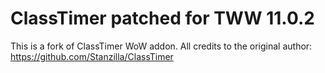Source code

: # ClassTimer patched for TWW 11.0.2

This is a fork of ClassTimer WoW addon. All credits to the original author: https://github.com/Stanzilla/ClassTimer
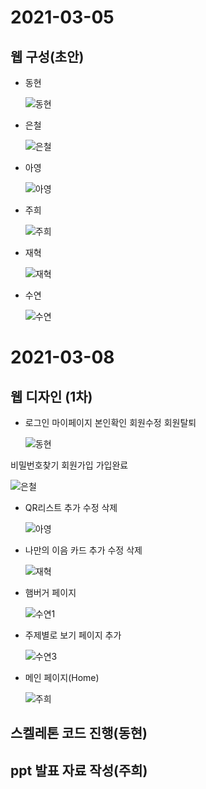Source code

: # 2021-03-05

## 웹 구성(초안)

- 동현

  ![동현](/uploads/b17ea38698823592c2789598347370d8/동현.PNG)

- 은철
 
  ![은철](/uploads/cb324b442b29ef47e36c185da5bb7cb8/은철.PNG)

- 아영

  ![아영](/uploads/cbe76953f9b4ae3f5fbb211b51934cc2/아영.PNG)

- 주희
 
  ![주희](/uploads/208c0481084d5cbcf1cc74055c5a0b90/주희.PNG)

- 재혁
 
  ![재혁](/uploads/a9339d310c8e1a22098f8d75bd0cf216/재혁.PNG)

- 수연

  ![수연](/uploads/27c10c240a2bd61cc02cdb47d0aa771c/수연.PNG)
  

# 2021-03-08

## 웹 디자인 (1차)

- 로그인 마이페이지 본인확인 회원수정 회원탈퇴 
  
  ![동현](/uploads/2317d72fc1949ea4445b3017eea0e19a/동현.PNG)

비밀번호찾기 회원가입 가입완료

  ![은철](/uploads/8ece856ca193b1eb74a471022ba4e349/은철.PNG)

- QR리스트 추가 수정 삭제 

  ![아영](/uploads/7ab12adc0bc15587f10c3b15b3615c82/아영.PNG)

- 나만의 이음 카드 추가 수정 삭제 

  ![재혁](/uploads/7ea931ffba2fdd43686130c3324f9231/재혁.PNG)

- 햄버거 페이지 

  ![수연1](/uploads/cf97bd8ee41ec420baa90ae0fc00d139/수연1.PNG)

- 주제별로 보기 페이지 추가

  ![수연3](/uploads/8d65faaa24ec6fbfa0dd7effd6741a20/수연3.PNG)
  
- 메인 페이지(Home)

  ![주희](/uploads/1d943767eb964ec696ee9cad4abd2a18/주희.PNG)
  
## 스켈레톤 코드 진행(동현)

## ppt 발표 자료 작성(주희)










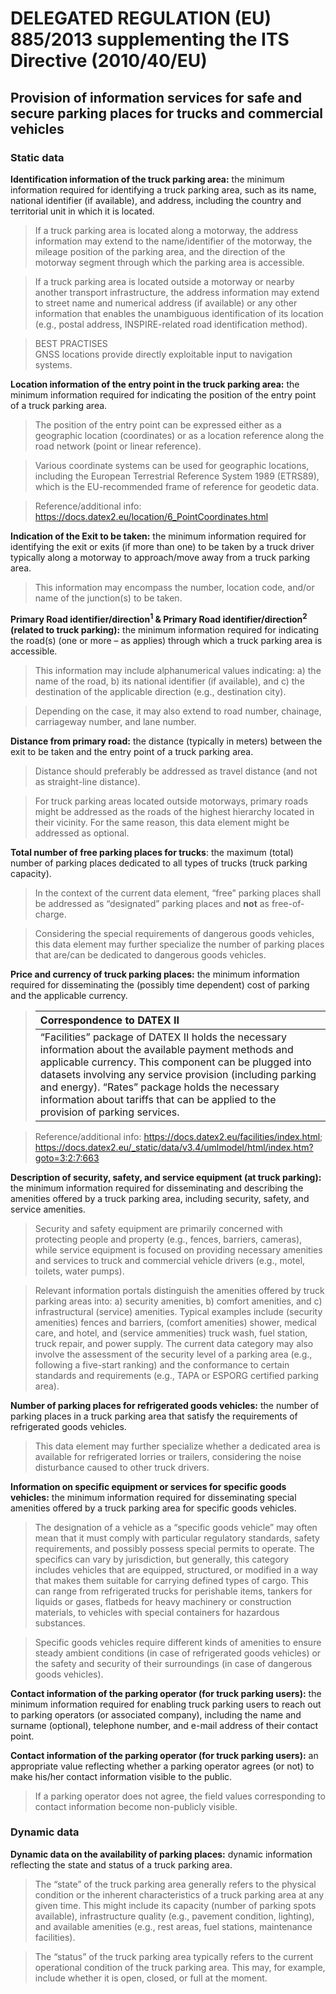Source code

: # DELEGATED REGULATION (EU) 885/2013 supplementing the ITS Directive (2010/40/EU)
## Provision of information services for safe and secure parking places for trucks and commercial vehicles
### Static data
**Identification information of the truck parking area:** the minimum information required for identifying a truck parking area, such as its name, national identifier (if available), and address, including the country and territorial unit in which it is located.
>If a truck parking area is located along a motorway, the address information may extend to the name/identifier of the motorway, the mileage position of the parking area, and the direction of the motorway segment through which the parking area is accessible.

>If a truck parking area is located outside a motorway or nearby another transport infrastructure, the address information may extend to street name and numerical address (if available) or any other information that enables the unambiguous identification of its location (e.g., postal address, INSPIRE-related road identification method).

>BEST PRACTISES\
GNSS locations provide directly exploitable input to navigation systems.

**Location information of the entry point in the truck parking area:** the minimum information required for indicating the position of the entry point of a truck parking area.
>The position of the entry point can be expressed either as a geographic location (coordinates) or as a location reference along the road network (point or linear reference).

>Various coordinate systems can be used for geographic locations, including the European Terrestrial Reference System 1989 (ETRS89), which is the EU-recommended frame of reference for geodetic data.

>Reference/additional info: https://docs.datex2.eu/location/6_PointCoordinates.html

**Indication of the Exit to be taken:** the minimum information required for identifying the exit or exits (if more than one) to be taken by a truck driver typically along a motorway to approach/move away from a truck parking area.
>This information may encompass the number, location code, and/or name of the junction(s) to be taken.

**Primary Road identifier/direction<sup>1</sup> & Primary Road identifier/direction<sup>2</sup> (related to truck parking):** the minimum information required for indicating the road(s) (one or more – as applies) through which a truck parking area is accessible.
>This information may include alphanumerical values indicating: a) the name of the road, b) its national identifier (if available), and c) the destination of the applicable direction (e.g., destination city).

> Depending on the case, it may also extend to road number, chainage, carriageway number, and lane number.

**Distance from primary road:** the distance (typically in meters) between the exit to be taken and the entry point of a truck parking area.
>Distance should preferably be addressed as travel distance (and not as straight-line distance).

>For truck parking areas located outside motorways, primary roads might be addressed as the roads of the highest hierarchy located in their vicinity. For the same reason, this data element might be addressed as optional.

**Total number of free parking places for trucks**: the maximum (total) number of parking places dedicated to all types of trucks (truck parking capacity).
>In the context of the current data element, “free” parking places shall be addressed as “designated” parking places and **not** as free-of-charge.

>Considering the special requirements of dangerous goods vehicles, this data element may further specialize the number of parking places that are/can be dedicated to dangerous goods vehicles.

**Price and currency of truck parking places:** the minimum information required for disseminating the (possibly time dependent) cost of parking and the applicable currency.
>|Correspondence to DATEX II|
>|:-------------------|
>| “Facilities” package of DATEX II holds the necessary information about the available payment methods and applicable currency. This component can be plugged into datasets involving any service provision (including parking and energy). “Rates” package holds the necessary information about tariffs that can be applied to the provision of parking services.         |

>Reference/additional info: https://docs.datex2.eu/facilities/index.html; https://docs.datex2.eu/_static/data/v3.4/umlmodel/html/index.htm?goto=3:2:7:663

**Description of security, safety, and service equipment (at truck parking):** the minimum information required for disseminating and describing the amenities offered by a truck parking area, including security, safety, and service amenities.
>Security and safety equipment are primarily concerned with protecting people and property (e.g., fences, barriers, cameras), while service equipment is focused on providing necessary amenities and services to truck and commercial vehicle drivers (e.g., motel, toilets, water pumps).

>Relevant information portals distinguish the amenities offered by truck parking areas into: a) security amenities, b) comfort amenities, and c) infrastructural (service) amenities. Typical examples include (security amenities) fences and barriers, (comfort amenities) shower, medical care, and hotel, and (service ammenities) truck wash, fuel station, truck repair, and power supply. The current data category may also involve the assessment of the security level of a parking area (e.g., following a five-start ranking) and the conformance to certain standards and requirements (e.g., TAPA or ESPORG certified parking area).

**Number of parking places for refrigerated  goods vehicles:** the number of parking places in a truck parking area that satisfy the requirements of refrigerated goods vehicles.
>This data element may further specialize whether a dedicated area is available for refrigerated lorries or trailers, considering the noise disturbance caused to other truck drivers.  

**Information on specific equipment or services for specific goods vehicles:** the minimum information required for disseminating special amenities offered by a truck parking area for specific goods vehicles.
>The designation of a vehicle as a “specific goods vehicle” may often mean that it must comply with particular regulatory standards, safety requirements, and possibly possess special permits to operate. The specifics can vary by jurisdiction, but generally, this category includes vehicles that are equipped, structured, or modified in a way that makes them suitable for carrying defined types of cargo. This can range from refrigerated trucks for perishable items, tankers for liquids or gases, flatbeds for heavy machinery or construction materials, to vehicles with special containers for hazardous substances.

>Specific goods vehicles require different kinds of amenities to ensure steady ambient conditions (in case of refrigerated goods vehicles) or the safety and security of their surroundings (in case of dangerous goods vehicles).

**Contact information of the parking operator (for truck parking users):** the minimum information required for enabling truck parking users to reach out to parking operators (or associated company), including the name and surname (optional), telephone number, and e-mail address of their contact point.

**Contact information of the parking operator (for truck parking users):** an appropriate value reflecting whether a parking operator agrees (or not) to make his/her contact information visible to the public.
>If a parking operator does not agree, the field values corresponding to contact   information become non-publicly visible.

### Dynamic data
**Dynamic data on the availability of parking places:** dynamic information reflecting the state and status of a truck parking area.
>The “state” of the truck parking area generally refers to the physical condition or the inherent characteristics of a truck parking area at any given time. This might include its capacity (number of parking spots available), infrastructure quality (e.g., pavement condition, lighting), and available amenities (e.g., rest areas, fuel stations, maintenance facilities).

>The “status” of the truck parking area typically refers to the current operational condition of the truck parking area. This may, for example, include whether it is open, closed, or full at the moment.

- - - -

REQUEST: Reproduce only the lines above spanning from the line containing "as straight-line distance)." through the line containing "(truck parking capacity).", word for word.

SOLUTION TO THIS TASK:
>Distance should preferably be addressed as travel distance (and not as straight-line distance).

>For truck parking areas located outside motorways, primary roads might be addressed as the roads of the highest hierarchy located in their vicinity. For the same reason, this data element might be addressed as optional.

**Total number of free parking places for trucks**: the maximum (total) number of parking places dedicated to all types of trucks (truck parking capacity).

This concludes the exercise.